Investors don’t seem to be merely chasing a squeeze this time. According to Vanda’s data, retail money is “structurally repositioning” into hard assets rather than merely looking for a quick profit. That distinction is important. Many people were burned by the 2021 silver squeeze. This time, at least some of the purchases seem to be motivated by conviction rather than chaos.
Nevertheless, conviction and certainty are not the same. On the negative side, VandaTrack discovered abnormally high flows into the ProShares UltraShort Silver ETF, indicating that a sizable group of individual investors are concurrently placing leveraged bets that silver will collapse going forward.
The trade is sharply divided. In commodity markets, two-front conflicts typically result in violent movements in both directions. You can see how big those swings can get by comparing SLV’s year-high of $109.83 to its year-low of $26.57.
That tension is reflected in the technical image. The MACD has turned positive but without conviction, the RSI is at a moderate 54, and the ADX, at about 16, indicates that no significant directional trend is locked in.
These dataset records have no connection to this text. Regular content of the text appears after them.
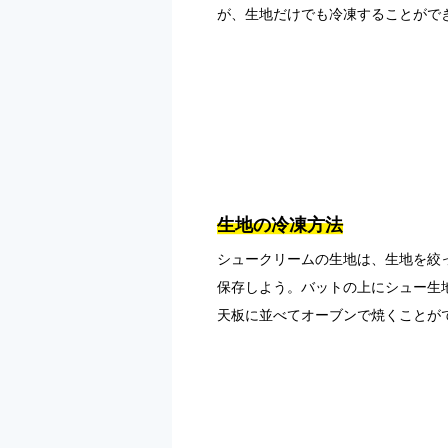
が、生地だけでも冷凍することがで
生地の冷凍方法
シュークリームの生地は、生地を絞
保存しよう。バットの上にシュー生
天板に並べてオーブンで焼くことが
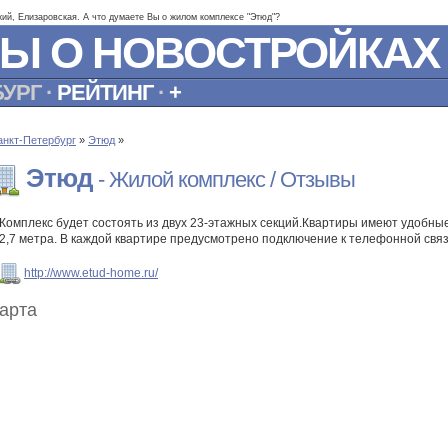
кий, Елизаровская. А что думаете Вы о жилом комплексе "Этюд"?
Ы О НОВОСТРОЙКАХ
БУРГ
·
РЕЙТИНГ
·
+
анкт-Петербург
»
Этюд
»
Этюд
- Жилой комплекс / Отзывы
Комплекс будет состоять из двух 23-этажных секций.Квартиры имеют удобны
2,7 метра. В каждой квартире предусмотрено подключение к телефонной связ
http://www.etud-home.ru/
арта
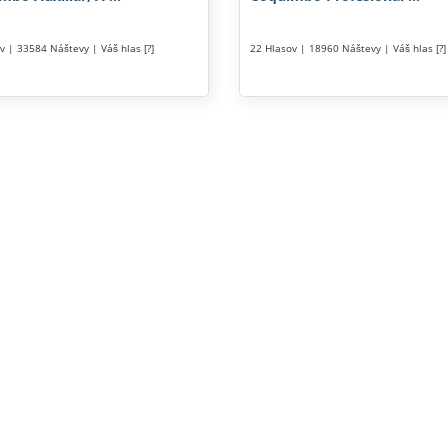
v | 33584 Náštevy | Váš hlas [?]
22 Hlasov | 18960 Náštevy | Váš hlas [?]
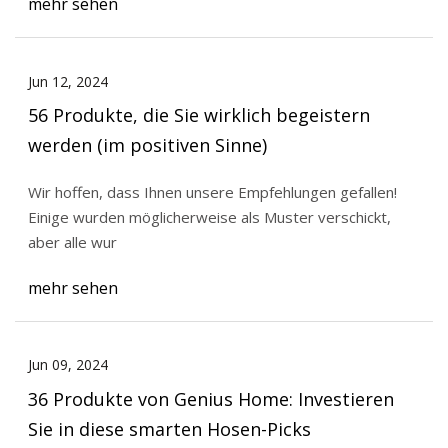
mehr sehen
Jun 12, 2024
56 Produkte, die Sie wirklich begeistern
werden (im positiven Sinne)
Wir hoffen, dass Ihnen unsere Empfehlungen gefallen!
Einige wurden möglicherweise als Muster verschickt,
aber alle wur
mehr sehen
Jun 09, 2024
36 Produkte von Genius Home: Investieren
Sie in diese smarten Hosen-Picks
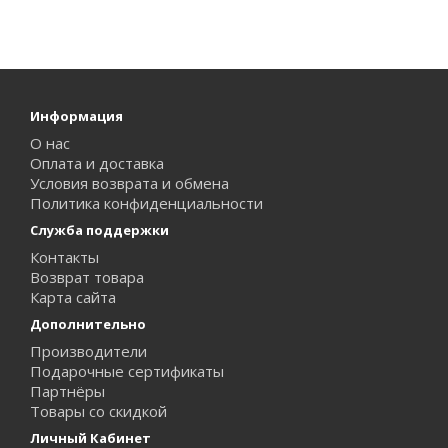
Информация
О нас
Оплата и доставка
Условия возврата и обмена
Политика конфиденциальности
Служба поддержки
Контакты
Возврат товара
Карта сайта
Дополнительно
Производители
Подарочные сертификаты
Партнёры
Товары со скидкой
Личный Кабинет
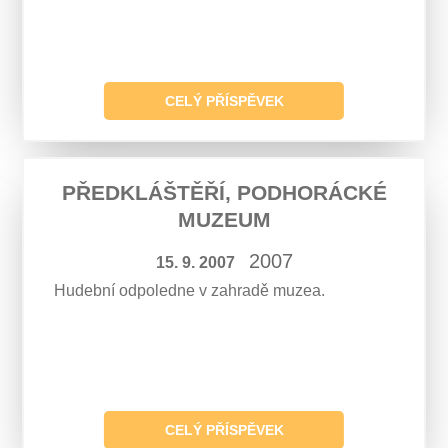
CELÝ PŘÍSPĚVEK
PŘEDKLÁŠTĚŘÍ, PODHORÁCKÉ
MUZEUM
2007
15. 9. 2007
Hudební odpoledne v zahradě muzea.
CELÝ PŘÍSPĚVEK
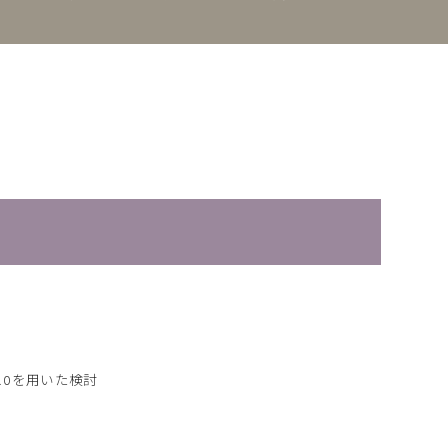
2.0を用いた検討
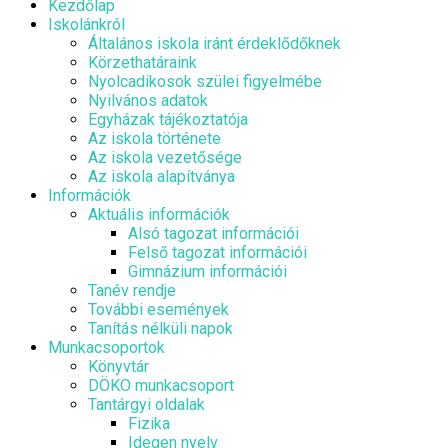
Kezdőlap
Iskolánkról
Általános iskola iránt érdeklődőknek
Körzethatáraink
Nyolcadikosok szülei figyelmébe
Nyilvános adatok
Egyházak tájékoztatója
Az iskola története
Az iskola vezetősége
Az iskola alapítványa
Információk
Aktuális információk
Alsó tagozat információi
Felső tagozat információi
Gimnázium információi
Tanév rendje
További események
Tanítás nélküli napok
Munkacsoportok
Könyvtár
DÖKO munkacsoport
Tantárgyi oldalak
Fizika
Idegen nyelv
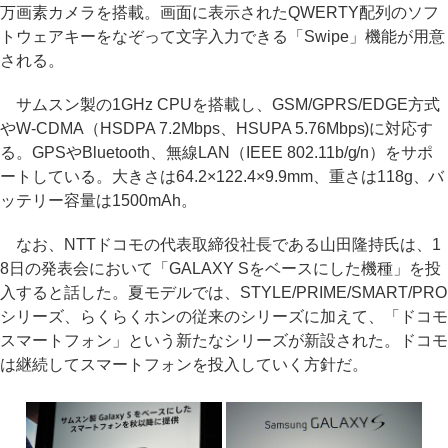
万画素カメラを搭載。画面に表示されたQWERTY配列のソフ
トウェアキーをなぞって文字入力できる「Swipe」機能が用意
される。
サムスン製の1GHz CPUを搭載し、GSM/GPRS/EDGE方式
やW-CDMA（HSDPA 7.2Mbps、HSUPA 5.76Mbps)に対応す
る。GPSやBluetooth、無線LAN（IEEE 802.11b/g/n）をサポ
ートしている。大きさは64.2×122.4×9.9mm、重さは118g、バ
ッテリー容量は1500mAh。
なお、NTTドコモの代表取締役社長である山田隆持氏は、1
8日の発表会において「GALAXY Sをベースにした機種」を投
入すると話した。夏モデルでは、STYLE/PRIME/SMART/PRO
シリーズ、らくらくホンの従来のシリーズに加えて、「ドコモ
スマートフォン」という新たなシリーズが新設された。ドコモ
は継続してスマートフォンを投入していく方針だ。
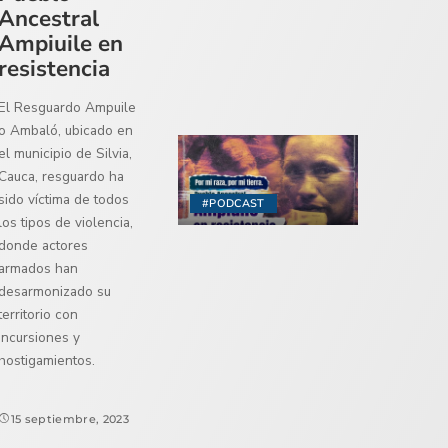
Ancestral
Ampiuile en
resistencia
El Resguardo Ampuile
o Ambaló, ubicado en
el municipio de Silvia,
Cauca, resguardo ha
sido víctima de todos
#PODCAST
los tipos de violencia,
donde actores
armados han
desarmonizado su
territorio con
incursiones y
hostigamientos.
15 septiembre, 2023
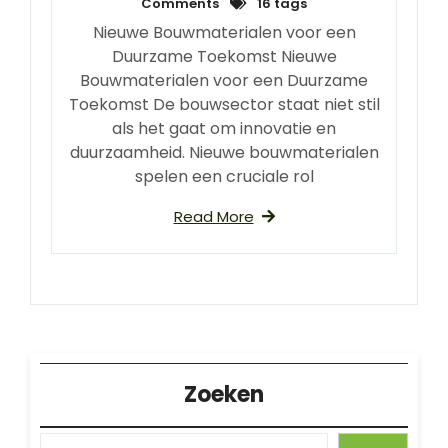
Comments
16 tags
Nieuwe Bouwmaterialen voor een
Duurzame Toekomst Nieuwe
Bouwmaterialen voor een Duurzame
Toekomst De bouwsector staat niet stil
als het gaat om innovatie en
duurzaamheid. Nieuwe bouwmaterialen
spelen een cruciale rol
Read More
Zoeken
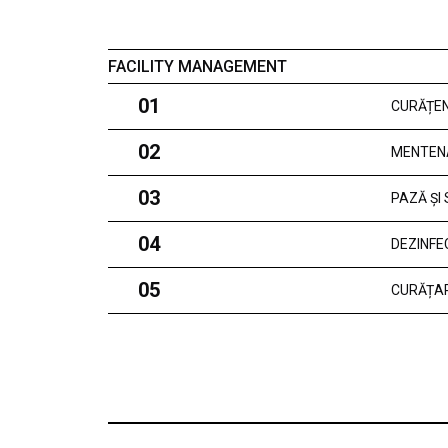
FACILITY MANAGEMENT
01
CURĂȚEN
02
MENTEN
03
PAZĂ ȘI
04
DEZINFE
05
CURĂȚAR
The upper and lower bounds, according to Bollinger Bands, are $85.66 and $64.31, respectively. This range is sufficiently broad to support nearly any short-term narrative.
Analysts keeping a close eye on SLV are treating $74.98 as the crucial pivot and $85.66 to $90 as the range that, if broken convincingly with volume, would confirm a new leg higher.
The halo has been captured by mining stocks. Fresh cash inflows to Hecla Mining and Coeur Mining have increased to more than twice their typical rate, and since January, share prices have increased by at least 40%. It’s the kind of sympathy move that is risky in a reversal and feels natural in a metals rally.
Careful investors are alarmed by SLV’s 2026 surge, which is up more than 52% year to date and continues a nearly 145% increase from the previous year. The pace of the move tends to draw participants who aren’t considering fundamentals at all, not because the underlying case for silver is inherently flawed. As this develops, it’s possible that the crowded trade and the smart trade are interchangeable. People never expect those moments to last as long as they do.